A couple of decades ago, when post-Marxist philosophers Michael Hardt and Antonio Negri released their much-celebrated tome Empire, several critics remarked how they located the vanguard of revolutionary fervor among the class that Marx would have termed the lumpenproletariat: petty criminals, homeless, drug-users, prostitutes, and the like. Marx’s point was that this underclass would be of little use in fashioning an effective proletarian revolution. But Hardt and Negri were simply writing at a much later time in history—one in which they had fewer alternatives to the ubiquitous and much-loathed bourgeoisie. The lumpenproletariat was their only available option when it came to recruiting foot soldiers to make war against the vast capitalistic monolith they termed “Empire.” And the reason for this is that by 2000, it was frankly difficult to identify a multitude of people that were not essentially bourgeois (in aspiration, if not in fact).

All of which is to say, at the time of this writing, anyone reading these words is effectively bourgeois: at one end of the scale, no amount of money, cocaine, yachts, private jets, high-end prostitutes, etc. changes the qualitative fact that their lives are oriented toward material gain and away from violence and fear; Jeff Bezos, Mark Zuckerberg et al. share basic presumptions with the mass of Americans in a way that William the Conqueror or the Kangxi Emperor did not with their respective subjects. At the other end of the spectrum, working class bona fides do not cash out as a disregard for those same presumptions: that material gain is desirable, and loss of life and security are not, and questions of honor or mastery are neither here nor there.

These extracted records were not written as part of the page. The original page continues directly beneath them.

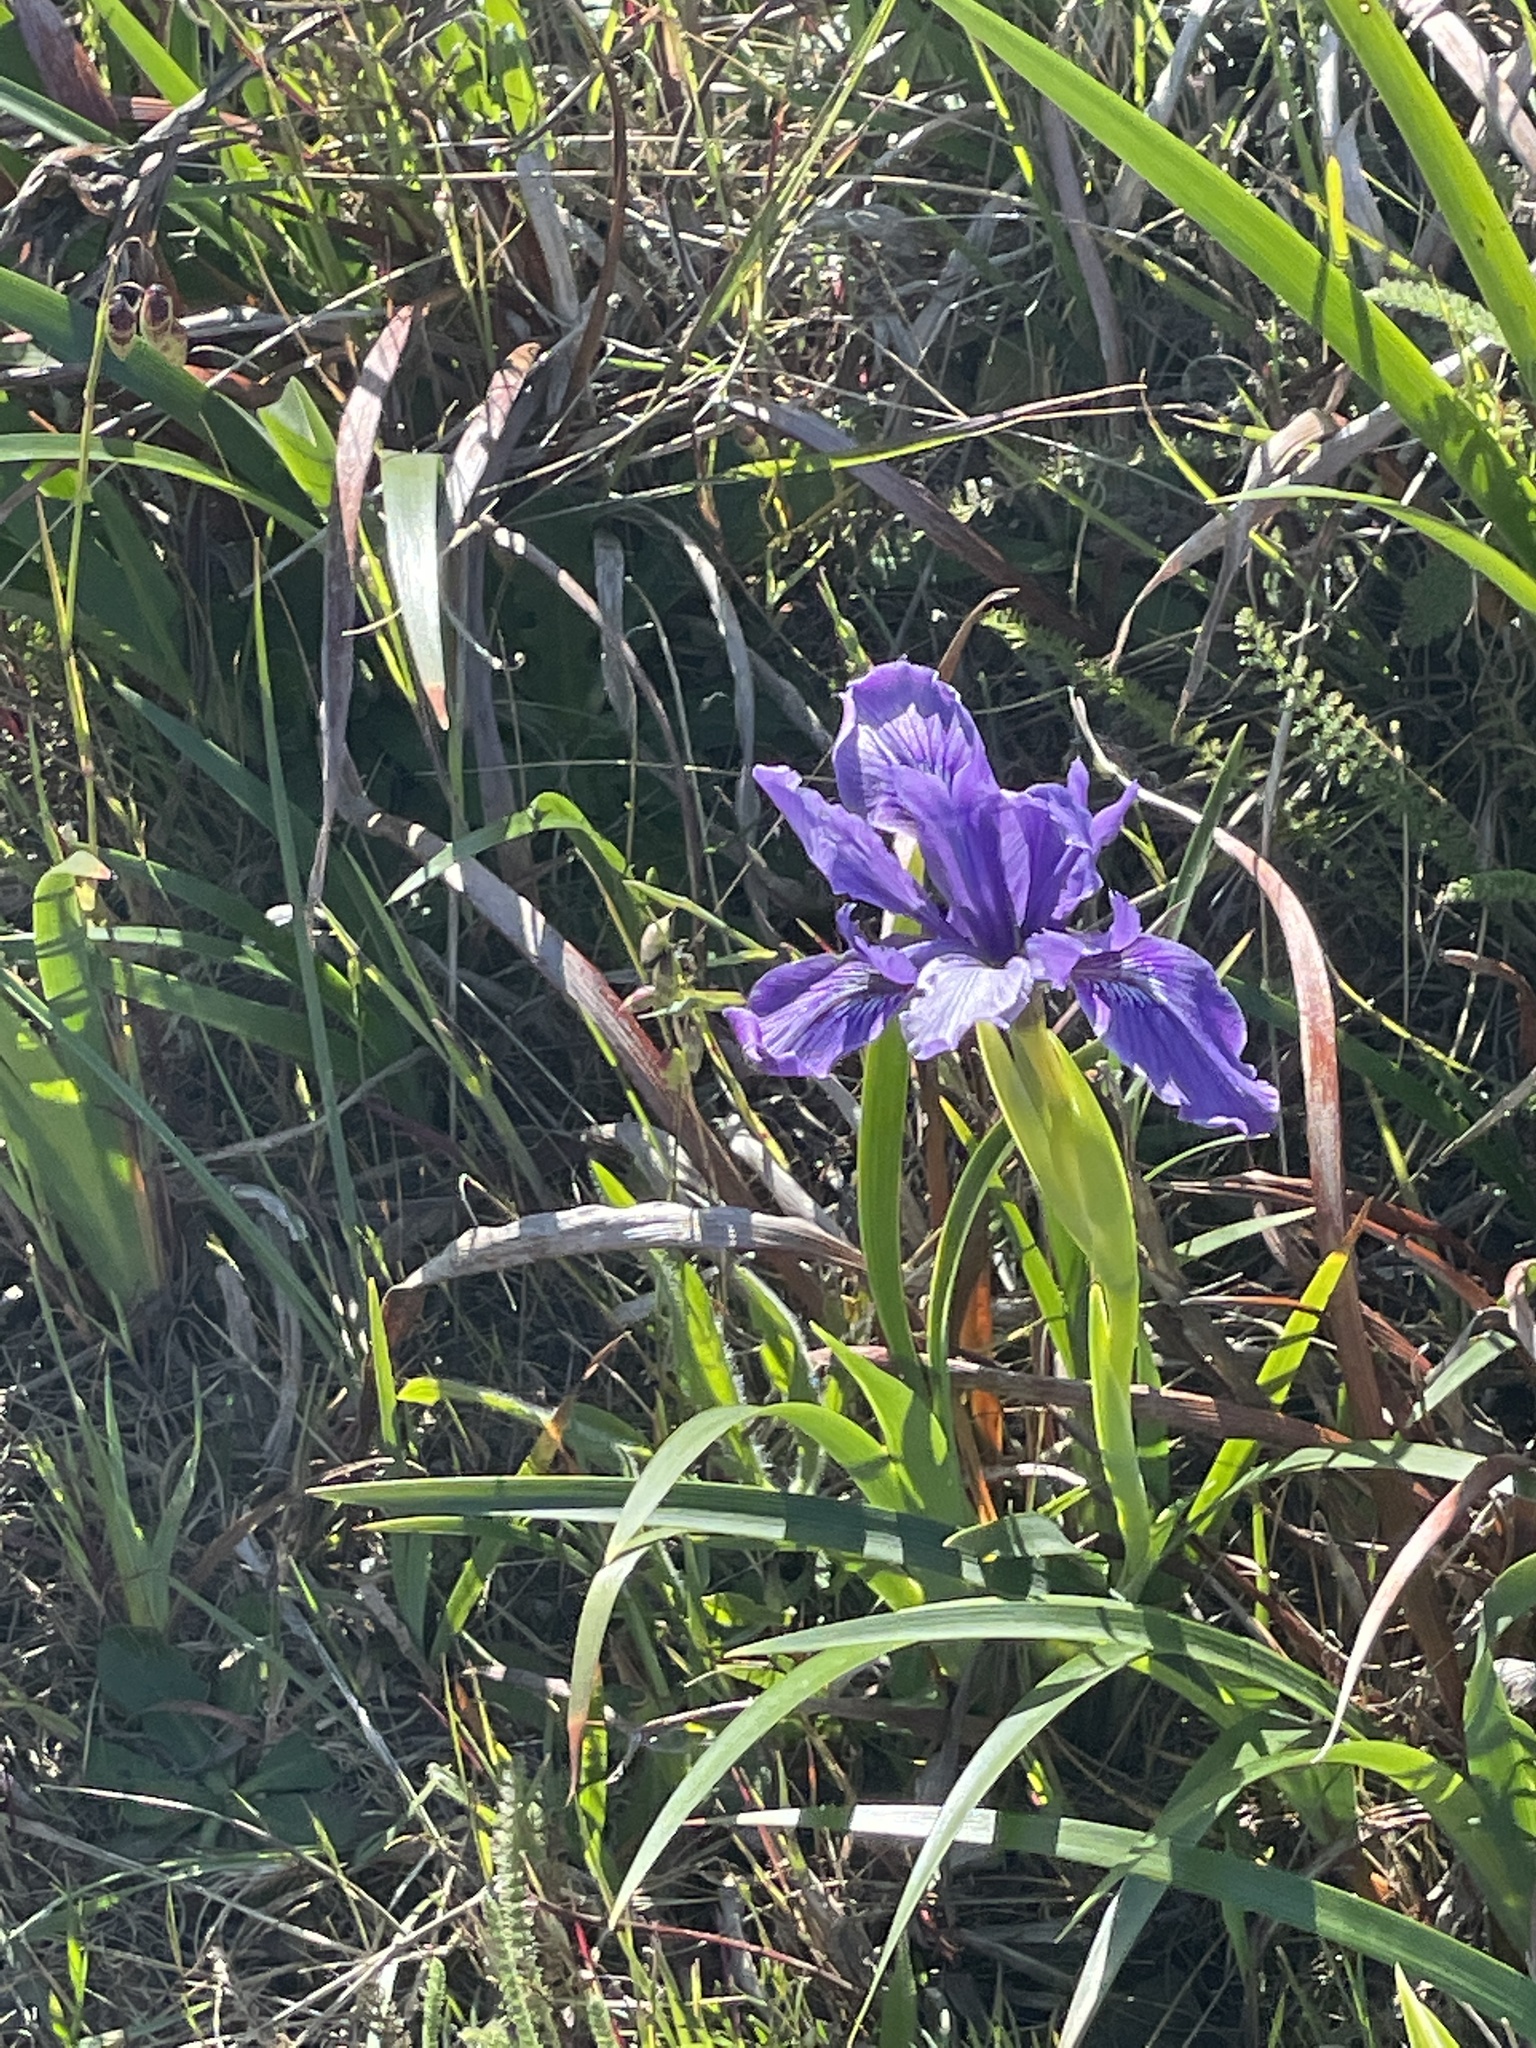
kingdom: Plantae
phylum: Tracheophyta
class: Liliopsida
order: Asparagales
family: Iridaceae
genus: Iris
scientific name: Iris douglasiana
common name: Marin iris
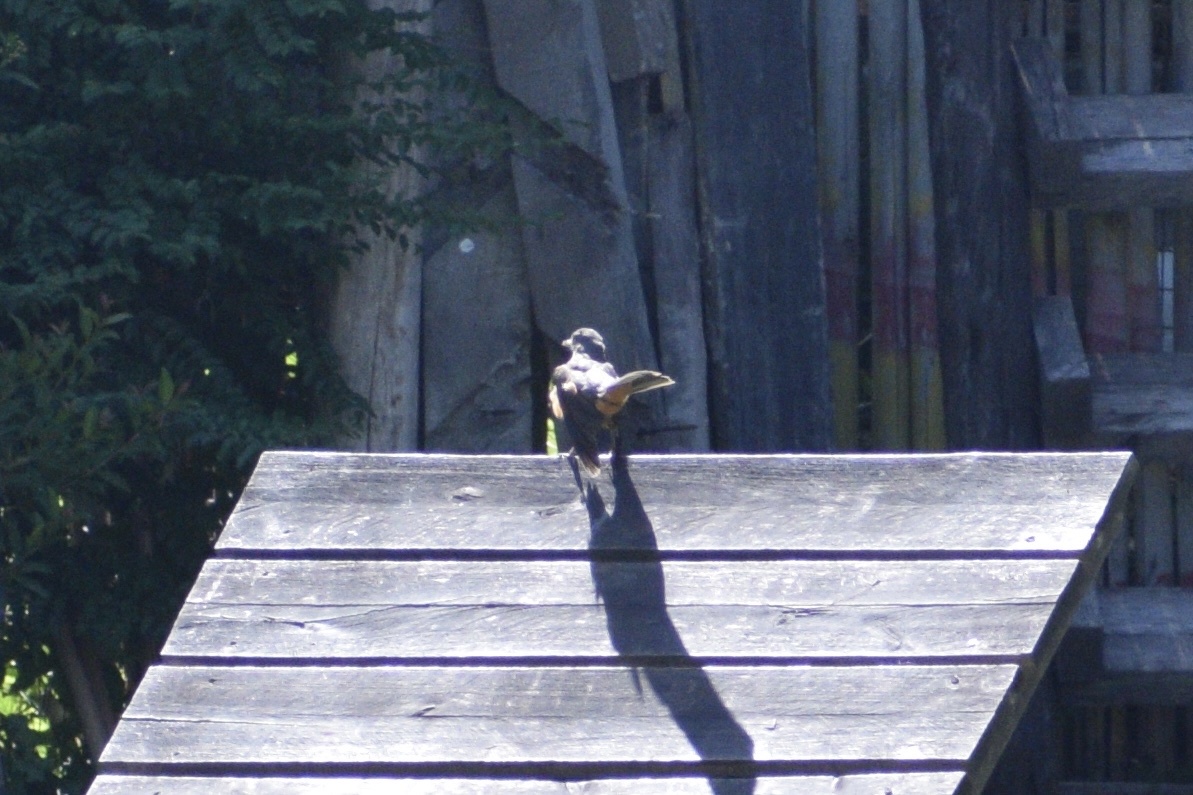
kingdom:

To return to the the original impetus for this post, it is conceivable that our towns and cities will become more dilapidated and crime-ridden (though they’ve some ways to go before they reach the worst of the ‘70s and ‘80s), but there remains a difference between rationalizing decline and consciously rejecting the bourgeois ethos that has increasingly defined modern society for the past several centuries now. The periodic statements we still get dismissing concerns about public safety as so much small-minded middle-class prejudice are but a pale shadow of that old-time anti-bourgeois religion.

It would be a mistake, in any case, to equate these highly public pronouncements for a rejection of bourgeois survival in favor of honor-seeking behavior. What is on display is not a genuine embrace of danger in the spirit of a warrior, but rather the denial that such danger exists in the first place and the insistence that those who associate danger with X city or Y neighborhood are not just cowardly but likely prejudiced.

The question of danger then is not an object of philosophical difference; it has rather become the focus of quintessentially bourgeois status games. Complaining or the refusal to complain about crime and its associated dangers are merely tools of social sorting that have acquired an ideological valence in recent years. All of these are part of what Allan Bloom called “the bourgeois' need to feel that he is not bourgeois, to have undangerous experiments with the unlimited.”